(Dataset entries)
↓

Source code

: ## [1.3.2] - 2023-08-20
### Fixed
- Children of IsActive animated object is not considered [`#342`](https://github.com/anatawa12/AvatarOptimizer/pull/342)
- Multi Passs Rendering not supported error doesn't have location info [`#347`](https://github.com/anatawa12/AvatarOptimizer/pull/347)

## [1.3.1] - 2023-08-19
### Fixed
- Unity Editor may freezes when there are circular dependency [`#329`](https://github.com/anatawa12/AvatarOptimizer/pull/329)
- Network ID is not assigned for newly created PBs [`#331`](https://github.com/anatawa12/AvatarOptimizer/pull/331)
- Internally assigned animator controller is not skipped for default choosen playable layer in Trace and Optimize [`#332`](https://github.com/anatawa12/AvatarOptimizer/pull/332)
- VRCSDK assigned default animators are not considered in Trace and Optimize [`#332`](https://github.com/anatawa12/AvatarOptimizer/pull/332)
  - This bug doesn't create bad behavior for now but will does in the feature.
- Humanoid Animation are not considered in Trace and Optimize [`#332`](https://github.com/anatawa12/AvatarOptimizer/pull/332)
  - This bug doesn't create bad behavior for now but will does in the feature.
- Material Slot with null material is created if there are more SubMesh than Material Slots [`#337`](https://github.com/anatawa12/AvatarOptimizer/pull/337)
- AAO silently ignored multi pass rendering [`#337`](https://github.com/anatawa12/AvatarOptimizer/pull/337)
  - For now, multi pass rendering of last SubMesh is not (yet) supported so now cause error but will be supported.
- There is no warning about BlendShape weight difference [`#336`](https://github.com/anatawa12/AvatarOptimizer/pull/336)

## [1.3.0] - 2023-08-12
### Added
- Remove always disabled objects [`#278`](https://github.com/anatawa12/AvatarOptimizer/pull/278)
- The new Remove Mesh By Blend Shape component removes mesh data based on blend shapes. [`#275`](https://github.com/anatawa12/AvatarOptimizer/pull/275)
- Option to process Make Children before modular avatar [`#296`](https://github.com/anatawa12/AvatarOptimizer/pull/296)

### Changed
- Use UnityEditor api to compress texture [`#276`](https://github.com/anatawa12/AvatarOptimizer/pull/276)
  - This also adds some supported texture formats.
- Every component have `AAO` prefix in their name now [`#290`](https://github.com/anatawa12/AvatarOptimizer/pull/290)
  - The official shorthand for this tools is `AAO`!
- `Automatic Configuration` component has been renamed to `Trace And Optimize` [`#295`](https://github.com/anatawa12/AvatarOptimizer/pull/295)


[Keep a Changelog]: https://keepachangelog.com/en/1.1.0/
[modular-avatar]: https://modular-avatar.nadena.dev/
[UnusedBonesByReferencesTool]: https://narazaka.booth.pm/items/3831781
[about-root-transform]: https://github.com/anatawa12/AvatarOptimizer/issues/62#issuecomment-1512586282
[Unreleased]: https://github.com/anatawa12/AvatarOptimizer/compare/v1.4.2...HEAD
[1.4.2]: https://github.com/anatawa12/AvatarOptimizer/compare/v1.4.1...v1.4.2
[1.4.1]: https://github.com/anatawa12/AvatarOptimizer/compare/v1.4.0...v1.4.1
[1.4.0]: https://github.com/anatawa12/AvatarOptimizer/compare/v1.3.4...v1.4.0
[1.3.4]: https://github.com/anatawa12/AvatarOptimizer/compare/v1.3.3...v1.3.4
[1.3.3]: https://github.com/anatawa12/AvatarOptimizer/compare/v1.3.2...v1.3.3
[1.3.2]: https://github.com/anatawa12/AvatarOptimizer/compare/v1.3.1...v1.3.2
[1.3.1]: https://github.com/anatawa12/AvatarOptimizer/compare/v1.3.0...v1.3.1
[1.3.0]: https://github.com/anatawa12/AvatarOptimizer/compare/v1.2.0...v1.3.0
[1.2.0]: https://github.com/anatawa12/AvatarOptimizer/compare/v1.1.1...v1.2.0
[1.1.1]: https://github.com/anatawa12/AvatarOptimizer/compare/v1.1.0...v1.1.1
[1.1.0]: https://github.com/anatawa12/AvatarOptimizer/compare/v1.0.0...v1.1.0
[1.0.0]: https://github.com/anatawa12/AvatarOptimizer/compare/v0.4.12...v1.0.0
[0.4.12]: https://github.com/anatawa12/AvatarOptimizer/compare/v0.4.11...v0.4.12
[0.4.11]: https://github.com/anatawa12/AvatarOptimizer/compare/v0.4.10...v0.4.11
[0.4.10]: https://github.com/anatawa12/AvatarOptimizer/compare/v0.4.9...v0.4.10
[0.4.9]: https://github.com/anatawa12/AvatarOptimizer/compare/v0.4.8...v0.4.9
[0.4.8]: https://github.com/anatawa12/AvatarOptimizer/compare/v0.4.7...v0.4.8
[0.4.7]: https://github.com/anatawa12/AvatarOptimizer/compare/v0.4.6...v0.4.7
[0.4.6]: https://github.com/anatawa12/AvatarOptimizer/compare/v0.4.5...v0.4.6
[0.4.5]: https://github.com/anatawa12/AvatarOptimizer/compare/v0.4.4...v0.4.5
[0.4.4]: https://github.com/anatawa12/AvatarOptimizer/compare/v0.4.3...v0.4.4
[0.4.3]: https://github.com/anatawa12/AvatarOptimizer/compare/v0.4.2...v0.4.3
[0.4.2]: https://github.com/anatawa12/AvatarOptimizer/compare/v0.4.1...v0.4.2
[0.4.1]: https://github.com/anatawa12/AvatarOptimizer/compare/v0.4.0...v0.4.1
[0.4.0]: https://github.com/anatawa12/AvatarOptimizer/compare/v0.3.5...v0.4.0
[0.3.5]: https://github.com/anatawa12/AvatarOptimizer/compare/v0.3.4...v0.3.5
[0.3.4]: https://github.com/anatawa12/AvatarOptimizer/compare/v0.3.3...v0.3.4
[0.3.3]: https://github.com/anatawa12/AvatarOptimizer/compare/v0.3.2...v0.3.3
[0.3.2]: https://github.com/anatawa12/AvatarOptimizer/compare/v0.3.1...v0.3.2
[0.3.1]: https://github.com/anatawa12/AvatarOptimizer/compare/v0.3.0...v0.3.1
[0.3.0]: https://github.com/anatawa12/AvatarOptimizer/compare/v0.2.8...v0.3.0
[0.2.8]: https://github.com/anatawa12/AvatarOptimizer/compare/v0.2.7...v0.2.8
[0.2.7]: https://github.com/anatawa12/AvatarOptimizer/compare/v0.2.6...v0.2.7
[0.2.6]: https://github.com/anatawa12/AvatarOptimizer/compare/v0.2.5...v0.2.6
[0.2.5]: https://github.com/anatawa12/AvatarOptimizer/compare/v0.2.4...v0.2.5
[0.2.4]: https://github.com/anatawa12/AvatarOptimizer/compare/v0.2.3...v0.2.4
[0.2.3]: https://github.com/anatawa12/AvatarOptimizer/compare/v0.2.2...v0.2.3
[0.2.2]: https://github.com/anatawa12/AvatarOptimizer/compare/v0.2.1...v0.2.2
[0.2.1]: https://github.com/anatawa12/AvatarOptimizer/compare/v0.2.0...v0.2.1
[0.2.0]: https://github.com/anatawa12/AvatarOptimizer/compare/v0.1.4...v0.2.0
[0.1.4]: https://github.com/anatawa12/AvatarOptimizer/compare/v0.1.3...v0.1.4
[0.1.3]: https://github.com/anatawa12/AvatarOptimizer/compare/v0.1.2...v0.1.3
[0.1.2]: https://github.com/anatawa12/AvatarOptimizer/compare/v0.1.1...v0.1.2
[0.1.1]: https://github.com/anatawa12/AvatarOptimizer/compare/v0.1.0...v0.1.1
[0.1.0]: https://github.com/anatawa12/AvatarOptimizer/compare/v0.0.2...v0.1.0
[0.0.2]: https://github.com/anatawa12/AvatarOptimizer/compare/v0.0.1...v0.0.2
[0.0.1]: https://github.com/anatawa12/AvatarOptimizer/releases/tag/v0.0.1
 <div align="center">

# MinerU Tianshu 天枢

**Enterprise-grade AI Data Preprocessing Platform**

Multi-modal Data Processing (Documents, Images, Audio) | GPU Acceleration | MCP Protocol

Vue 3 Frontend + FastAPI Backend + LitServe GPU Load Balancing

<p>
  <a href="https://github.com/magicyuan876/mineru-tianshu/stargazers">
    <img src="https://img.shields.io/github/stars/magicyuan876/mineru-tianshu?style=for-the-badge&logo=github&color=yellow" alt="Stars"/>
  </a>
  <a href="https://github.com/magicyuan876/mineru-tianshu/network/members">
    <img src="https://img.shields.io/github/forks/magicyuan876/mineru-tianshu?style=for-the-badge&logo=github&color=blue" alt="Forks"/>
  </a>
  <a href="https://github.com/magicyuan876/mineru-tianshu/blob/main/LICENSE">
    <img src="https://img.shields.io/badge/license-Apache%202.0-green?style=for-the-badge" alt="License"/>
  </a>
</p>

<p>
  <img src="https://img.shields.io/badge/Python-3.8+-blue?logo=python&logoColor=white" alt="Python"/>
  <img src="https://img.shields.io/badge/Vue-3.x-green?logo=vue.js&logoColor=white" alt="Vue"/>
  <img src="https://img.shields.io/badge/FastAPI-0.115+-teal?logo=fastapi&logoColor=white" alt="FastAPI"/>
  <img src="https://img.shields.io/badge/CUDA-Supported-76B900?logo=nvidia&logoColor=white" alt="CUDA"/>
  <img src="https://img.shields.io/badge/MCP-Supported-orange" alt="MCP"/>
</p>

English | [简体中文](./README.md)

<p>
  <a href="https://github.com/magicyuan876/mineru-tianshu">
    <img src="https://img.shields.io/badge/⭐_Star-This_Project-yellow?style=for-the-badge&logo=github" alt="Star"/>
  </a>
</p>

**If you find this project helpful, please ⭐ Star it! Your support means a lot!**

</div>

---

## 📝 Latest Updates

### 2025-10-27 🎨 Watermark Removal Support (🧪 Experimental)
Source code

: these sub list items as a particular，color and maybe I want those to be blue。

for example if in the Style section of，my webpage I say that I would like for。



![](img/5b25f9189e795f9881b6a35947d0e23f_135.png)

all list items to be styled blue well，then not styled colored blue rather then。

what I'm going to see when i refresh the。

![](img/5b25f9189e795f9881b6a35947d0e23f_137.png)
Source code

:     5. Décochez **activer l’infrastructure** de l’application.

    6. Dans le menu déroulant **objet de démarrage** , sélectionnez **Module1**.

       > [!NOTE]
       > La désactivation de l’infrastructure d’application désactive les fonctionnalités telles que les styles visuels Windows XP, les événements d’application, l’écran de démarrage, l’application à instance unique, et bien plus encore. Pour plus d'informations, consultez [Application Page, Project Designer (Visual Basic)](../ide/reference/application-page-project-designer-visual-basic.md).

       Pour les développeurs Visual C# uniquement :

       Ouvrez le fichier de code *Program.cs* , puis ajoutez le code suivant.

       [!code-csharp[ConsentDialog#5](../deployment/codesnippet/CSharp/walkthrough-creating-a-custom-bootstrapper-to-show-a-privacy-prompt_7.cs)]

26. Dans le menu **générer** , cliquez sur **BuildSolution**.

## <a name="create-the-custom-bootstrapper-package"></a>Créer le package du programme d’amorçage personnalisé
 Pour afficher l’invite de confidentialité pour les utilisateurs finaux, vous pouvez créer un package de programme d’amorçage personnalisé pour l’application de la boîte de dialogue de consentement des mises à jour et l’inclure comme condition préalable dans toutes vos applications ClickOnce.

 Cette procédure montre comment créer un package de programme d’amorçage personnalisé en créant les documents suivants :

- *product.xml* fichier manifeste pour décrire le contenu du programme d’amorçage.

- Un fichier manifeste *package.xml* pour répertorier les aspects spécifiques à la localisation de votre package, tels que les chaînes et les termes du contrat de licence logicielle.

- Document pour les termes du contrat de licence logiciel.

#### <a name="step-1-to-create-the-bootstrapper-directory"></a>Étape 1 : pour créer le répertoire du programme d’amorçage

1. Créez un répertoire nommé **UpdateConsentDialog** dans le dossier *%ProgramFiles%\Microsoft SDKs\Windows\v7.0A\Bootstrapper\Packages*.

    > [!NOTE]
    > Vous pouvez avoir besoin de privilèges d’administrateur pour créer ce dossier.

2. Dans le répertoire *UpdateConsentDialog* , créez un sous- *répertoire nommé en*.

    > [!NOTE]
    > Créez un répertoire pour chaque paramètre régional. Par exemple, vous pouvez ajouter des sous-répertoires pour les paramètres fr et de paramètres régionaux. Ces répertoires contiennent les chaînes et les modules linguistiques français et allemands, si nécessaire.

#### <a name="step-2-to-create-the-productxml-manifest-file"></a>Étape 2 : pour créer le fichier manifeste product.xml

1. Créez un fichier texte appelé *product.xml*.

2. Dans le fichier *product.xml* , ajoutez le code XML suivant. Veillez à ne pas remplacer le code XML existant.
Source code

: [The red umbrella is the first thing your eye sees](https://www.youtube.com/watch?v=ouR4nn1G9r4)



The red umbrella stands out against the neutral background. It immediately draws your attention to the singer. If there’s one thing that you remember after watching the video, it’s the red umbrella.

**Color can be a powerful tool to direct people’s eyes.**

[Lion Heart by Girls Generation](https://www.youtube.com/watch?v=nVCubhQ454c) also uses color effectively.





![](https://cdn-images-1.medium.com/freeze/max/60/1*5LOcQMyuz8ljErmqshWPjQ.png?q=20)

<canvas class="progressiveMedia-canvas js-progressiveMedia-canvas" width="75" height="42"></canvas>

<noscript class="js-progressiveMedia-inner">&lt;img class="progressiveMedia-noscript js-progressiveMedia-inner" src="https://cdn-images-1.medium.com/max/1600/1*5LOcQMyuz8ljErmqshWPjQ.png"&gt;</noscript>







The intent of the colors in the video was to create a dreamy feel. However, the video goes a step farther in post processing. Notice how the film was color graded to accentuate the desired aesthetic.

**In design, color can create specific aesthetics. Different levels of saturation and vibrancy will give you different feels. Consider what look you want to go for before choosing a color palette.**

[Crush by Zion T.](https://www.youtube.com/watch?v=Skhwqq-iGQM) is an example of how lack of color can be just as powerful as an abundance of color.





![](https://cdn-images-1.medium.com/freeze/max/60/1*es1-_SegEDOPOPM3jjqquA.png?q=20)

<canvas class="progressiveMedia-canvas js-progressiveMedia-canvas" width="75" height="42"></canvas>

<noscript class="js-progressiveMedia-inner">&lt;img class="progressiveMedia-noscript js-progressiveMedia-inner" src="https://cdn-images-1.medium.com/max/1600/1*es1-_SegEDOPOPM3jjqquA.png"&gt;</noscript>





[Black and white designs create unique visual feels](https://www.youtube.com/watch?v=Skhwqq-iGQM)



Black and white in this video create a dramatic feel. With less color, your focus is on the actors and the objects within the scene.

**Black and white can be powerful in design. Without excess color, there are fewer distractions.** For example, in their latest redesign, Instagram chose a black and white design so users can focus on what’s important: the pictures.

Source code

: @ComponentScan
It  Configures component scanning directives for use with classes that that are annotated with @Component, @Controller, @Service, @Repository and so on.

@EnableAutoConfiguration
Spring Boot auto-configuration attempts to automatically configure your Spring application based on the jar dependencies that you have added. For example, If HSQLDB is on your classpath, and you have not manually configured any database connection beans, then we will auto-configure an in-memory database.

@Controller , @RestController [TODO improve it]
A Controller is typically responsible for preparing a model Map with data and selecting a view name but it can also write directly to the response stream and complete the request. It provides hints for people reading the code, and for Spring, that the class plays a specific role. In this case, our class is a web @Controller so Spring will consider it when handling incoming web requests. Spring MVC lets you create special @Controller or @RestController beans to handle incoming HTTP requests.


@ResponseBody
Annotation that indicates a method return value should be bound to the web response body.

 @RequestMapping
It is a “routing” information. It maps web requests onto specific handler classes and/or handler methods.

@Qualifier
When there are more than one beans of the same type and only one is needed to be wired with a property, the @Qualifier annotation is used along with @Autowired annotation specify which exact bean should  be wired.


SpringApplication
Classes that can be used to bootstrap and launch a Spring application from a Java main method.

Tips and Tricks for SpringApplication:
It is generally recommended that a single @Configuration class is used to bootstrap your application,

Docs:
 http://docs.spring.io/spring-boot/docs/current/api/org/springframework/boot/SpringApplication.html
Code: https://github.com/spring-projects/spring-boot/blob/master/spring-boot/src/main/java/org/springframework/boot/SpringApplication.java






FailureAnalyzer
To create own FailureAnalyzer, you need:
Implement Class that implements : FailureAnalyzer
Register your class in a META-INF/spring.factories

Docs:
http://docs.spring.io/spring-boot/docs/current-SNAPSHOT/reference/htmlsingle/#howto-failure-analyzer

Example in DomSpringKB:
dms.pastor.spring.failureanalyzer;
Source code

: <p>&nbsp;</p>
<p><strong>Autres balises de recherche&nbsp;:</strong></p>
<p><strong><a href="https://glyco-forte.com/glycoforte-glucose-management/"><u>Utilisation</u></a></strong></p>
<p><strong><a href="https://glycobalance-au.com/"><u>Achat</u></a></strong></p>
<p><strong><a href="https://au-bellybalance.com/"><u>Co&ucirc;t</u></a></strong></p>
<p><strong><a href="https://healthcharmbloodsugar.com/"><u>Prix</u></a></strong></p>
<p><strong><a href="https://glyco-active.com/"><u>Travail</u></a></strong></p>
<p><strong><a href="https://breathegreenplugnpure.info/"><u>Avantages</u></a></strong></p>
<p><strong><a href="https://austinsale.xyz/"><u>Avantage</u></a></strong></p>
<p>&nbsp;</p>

↑

Only a number is wanted here: the count of lines above that contain the word "contrat".

2